What information is on a valve tag?

Using valve tags is a simple and inexpensive way to help employees understand exactly what is flowing through a pipe, and what will come out should they open a specific valve. This is important for avoiding accidents, injuries, and other problems. Whether a valve will release clean water or a dangerous acid, it is good to have it tagged so that there is no confusion. When using valve tags, the safety manager should make sure they are putting the right information on each one.

Size of the Valve Tags

One of the biggest factors that will influence what information will go on a valve tag is going to be the size of the tag itself. Many valve tags are small circles that don’t have much room for information on them. In this case, they are typically going to have a number on them. This number will correspond to a chart somewhere in the facility that can be used to look up further information. Ideally a chart like this should be copied and put in multiple locations to help ensure everyone can quickly look up the information they needed. When using larger valve tags, however, there are additional options available.
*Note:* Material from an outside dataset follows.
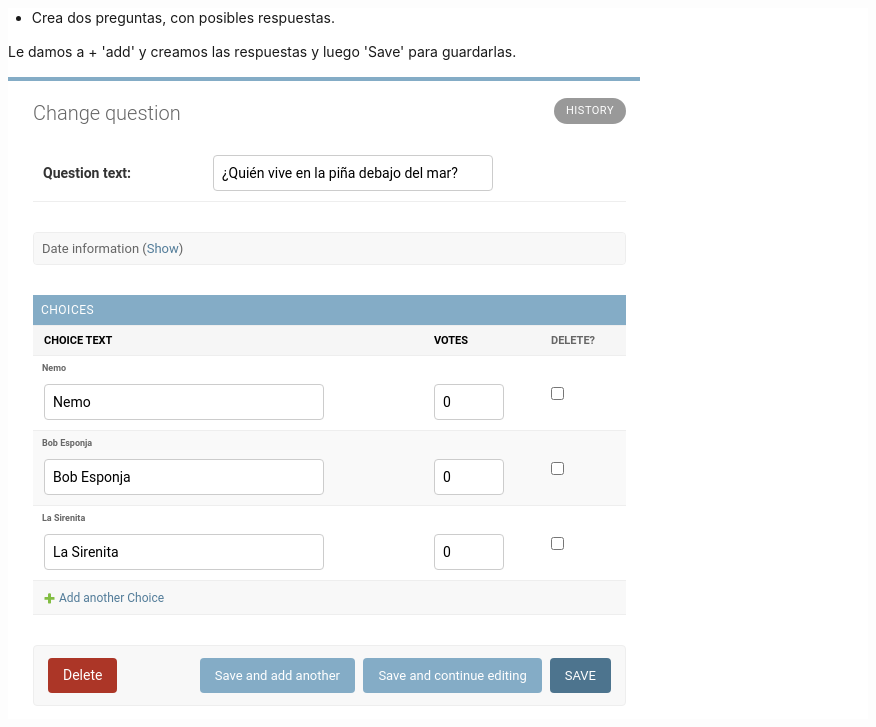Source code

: * Crea dos preguntas, con posibles respuestas.

Le damos a + 'add' y creamos las respuestas y luego 'Save' para guardarlas.

![q1.png](https://github.com/CeliaGMqrz/utilidades/blob/main/practicas_sueltas/python_django/capturas/q1.png)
Options for Tag Information

Larger valve tags will have plenty of room for far more details, which can be very helpful. These are most often going to either be laminated valve tags, or plastic valve tags that have a durable label applied to it with the information printed. Either way, the following are some of the most popular types of information that will be included:

  • Contents of the Pipe – Identifying what is in the pipe is very important, and almost always included on larger valve tags.
  • Hazards of the Solution – Listing what potential hazards exist with the solution in the pipe is also very helpful in many situations.
  • How to Respond to a Spill – Simple instructions on how to react if the valve is opened and the solution spilled can be included in some situations.
  • How to Respond to Exposure – Details on what someone should do if the solution gets on their skin, in their eyes, or is inhaled can be beneficial.
  • When the Valve Should be Used – Some valves aren’t meant to be used in most situations. When this is the case, listing when and why the valve should be used can be a good idea.

In the end, the specific information that should be included on a valve tag will depend on the situation in the facility. A safety manager can evaluate how much room is on the tag, and what details would be most beneficial to the facility.